ACTIVITY: In the data below, find every line with the string "wide" and pull it out.

(Data records)
****
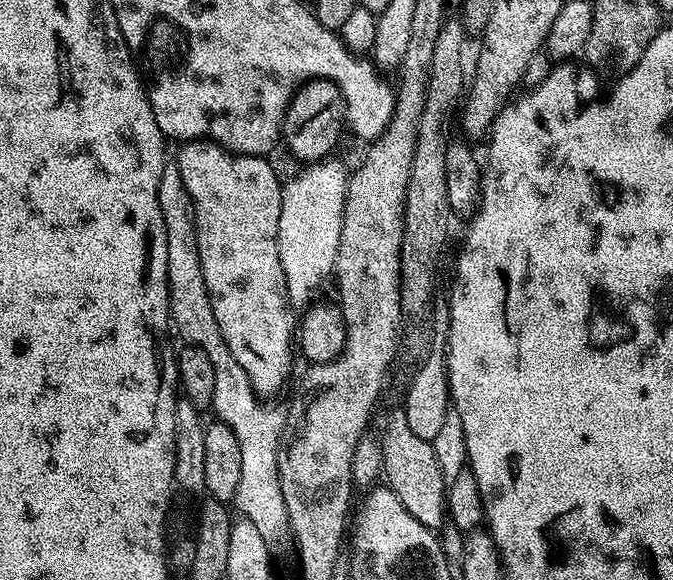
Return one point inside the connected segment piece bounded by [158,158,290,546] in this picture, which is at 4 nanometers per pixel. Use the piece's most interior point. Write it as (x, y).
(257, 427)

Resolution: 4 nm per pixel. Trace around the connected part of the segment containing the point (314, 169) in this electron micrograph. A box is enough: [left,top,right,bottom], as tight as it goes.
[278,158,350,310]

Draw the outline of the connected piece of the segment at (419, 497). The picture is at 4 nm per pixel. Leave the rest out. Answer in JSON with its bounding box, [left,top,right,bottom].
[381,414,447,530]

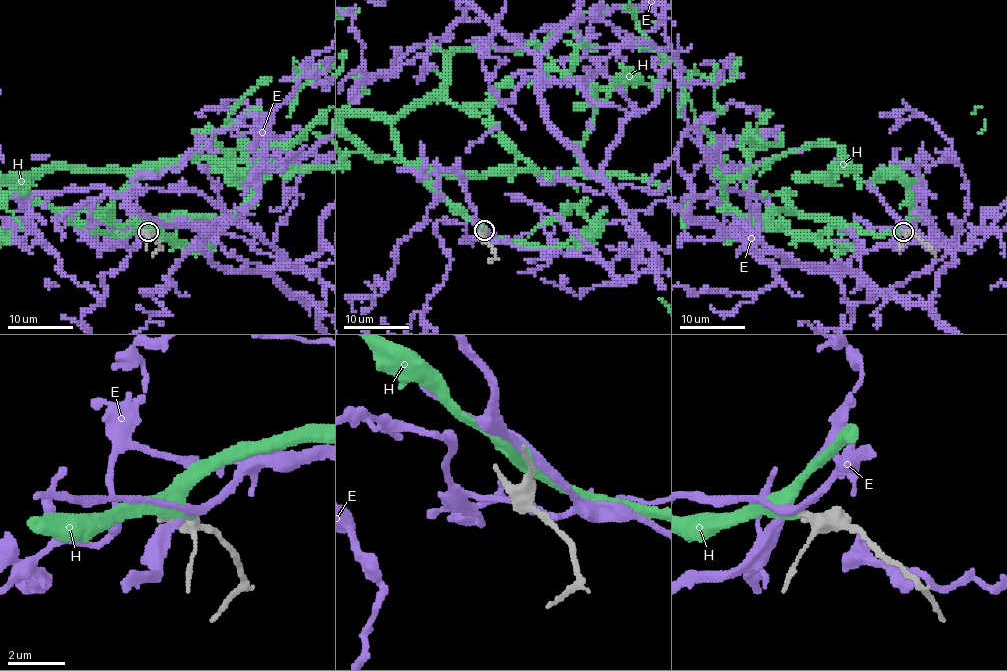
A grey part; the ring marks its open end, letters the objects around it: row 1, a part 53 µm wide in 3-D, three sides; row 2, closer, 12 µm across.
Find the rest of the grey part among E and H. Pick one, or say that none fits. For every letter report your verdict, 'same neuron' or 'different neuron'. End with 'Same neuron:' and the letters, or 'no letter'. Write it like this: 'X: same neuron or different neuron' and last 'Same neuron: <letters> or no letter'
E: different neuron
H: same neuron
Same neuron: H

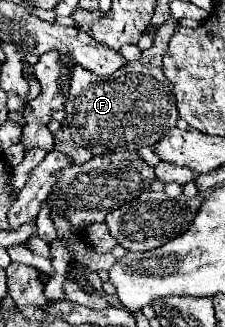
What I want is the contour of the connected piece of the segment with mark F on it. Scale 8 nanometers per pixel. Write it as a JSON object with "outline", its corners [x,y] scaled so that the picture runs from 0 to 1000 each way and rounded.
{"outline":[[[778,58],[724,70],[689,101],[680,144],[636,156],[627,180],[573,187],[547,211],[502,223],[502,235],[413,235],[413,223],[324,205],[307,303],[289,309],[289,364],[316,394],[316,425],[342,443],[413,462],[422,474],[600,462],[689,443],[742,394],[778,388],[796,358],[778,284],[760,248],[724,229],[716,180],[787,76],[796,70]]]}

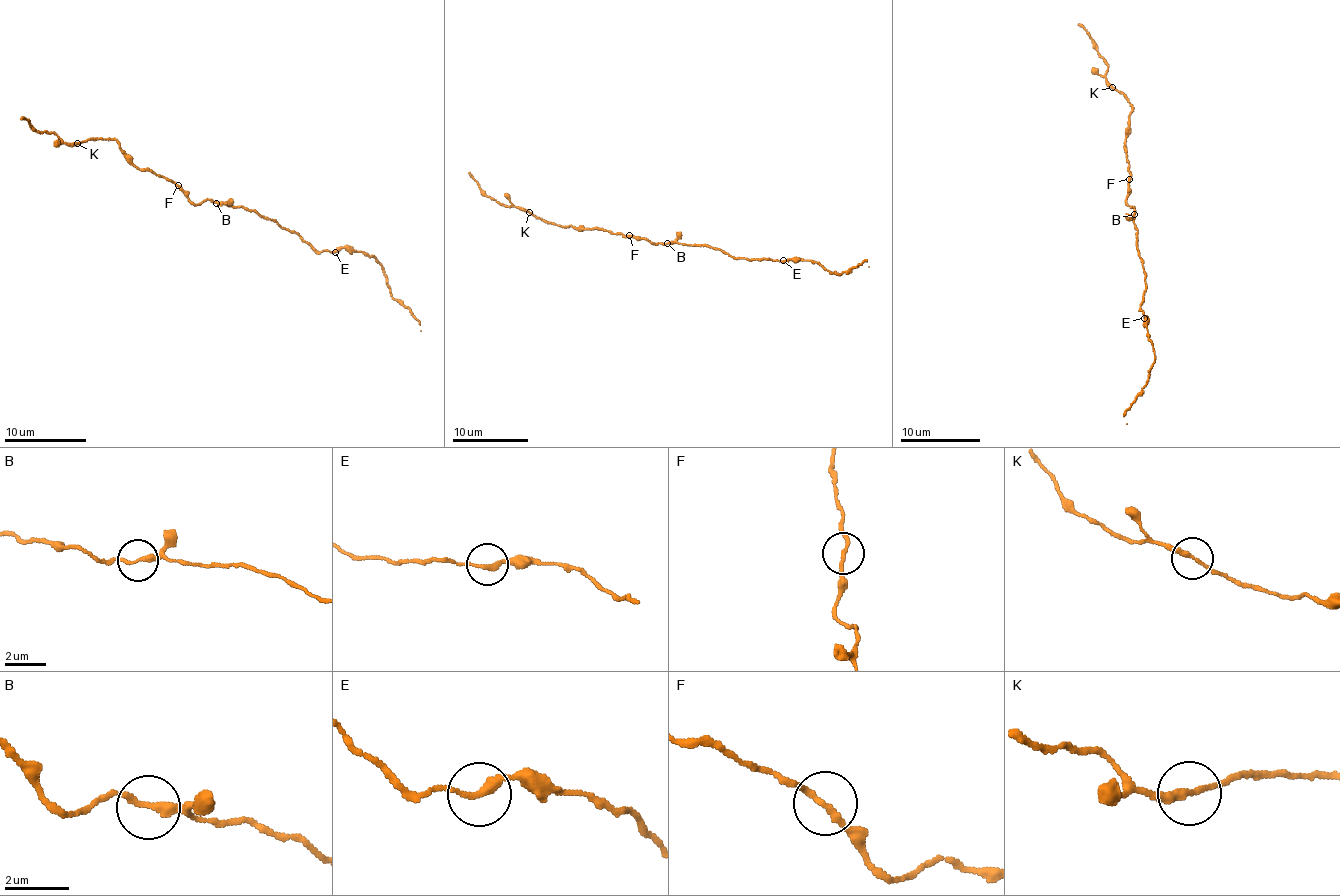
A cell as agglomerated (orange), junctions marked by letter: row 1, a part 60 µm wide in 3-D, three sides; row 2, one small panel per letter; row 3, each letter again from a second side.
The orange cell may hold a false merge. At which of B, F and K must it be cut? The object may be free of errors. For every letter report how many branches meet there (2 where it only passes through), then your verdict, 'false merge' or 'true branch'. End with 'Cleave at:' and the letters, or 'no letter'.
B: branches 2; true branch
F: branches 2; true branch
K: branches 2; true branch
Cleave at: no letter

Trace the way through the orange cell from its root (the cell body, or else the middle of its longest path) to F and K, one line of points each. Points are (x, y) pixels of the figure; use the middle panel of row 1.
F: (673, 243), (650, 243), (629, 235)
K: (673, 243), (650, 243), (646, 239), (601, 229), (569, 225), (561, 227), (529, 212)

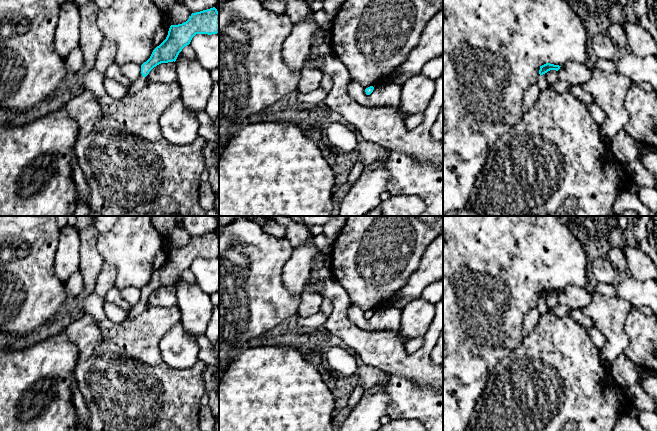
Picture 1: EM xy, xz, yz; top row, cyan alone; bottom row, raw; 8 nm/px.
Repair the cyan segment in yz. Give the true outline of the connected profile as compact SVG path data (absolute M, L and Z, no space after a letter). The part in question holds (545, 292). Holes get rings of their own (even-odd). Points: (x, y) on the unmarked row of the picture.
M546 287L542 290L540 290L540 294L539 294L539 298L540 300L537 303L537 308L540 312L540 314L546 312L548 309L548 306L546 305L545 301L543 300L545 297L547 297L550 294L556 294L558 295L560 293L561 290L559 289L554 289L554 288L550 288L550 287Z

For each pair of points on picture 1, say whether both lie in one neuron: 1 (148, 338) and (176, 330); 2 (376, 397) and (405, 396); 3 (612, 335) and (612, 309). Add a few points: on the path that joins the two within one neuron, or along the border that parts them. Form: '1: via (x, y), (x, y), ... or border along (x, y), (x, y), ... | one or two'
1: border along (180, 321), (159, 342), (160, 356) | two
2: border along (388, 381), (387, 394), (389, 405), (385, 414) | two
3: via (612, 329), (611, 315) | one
****
RESPONSE:
A grey part; the ring marks its open end, letters the objects around it: row 1, a part 53 µm wide in 3-D, three sides; row 2, closer, 12 µm across.
A cell as agglomerated (orange), junctions marked by letter: row 1, a part 60 µm wide in 3-D, three sides; row 2, one small panel per letter; row 3, each letter again from a second side.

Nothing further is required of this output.